Copy link to this message
-
how does hbase get the latest version with immutable hfiles?
(reference:
http://www.larsgeorge.com/2009/10/hbase-architecture-101-storage.html)

A row consists of a key, and column families, along with a timestamp.

So for example:

key = com.example.com/some/path

cf: outboundlinks {
      com.example.com/link1,
     com.example.com/link2,
     ..
}

Data is stored like this:

Region Server -> Store -> StoreFile -> HFile

Now when a client requests a particular key, the hmaster figures out which
region server holds the data, this information is returned the client
(which saves it locally), and then it makes a request to the region server.
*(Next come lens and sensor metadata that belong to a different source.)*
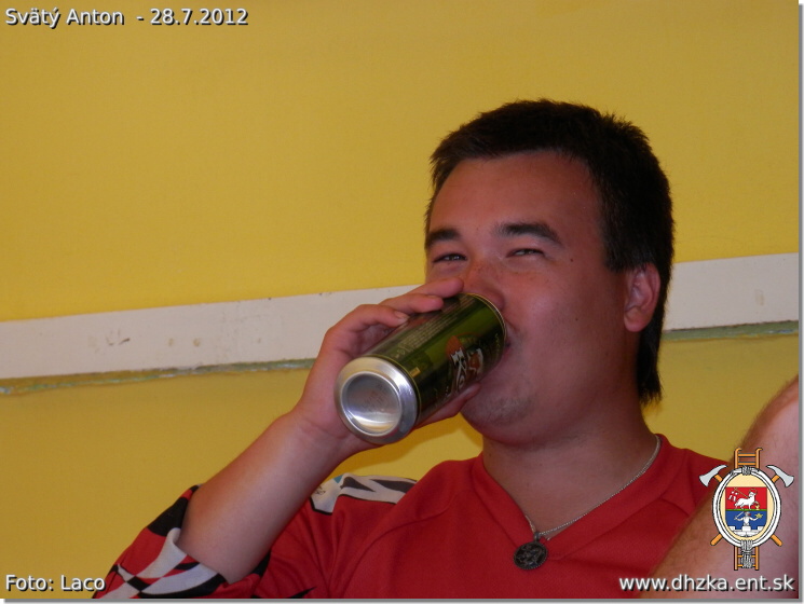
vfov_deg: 9.7
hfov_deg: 12.8
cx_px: 402
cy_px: 302
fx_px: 3580
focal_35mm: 154
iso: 160
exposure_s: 1/50
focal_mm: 27.5
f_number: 5.5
Now since the actual data files are immutable, if you modify a particular
value in a CF, it is tombestombed (not sure how that works but understand
it at a high level).

So if I make a request for a given key, going with the example above, a
particular url on the website example.com, and i want all the outboundlinks
I reference the column family "outboudnlinks" which can store millions of
urls.

What process/service/class is in charge of assembling the various files to
get all the correct data?

Summary of my question:
What I am trying to understand is, if a particular CF has millions of
values, and if a single value is mutated, a new file has to be created.  So
this means, if I query for that value i.e. it is included in my result set,
how does hbase know where to look for the latest data?

So basically from what I understand, making a get request for a particular
key, cf will have to potentially look at more than one StoreFile (or
HFile?) correct?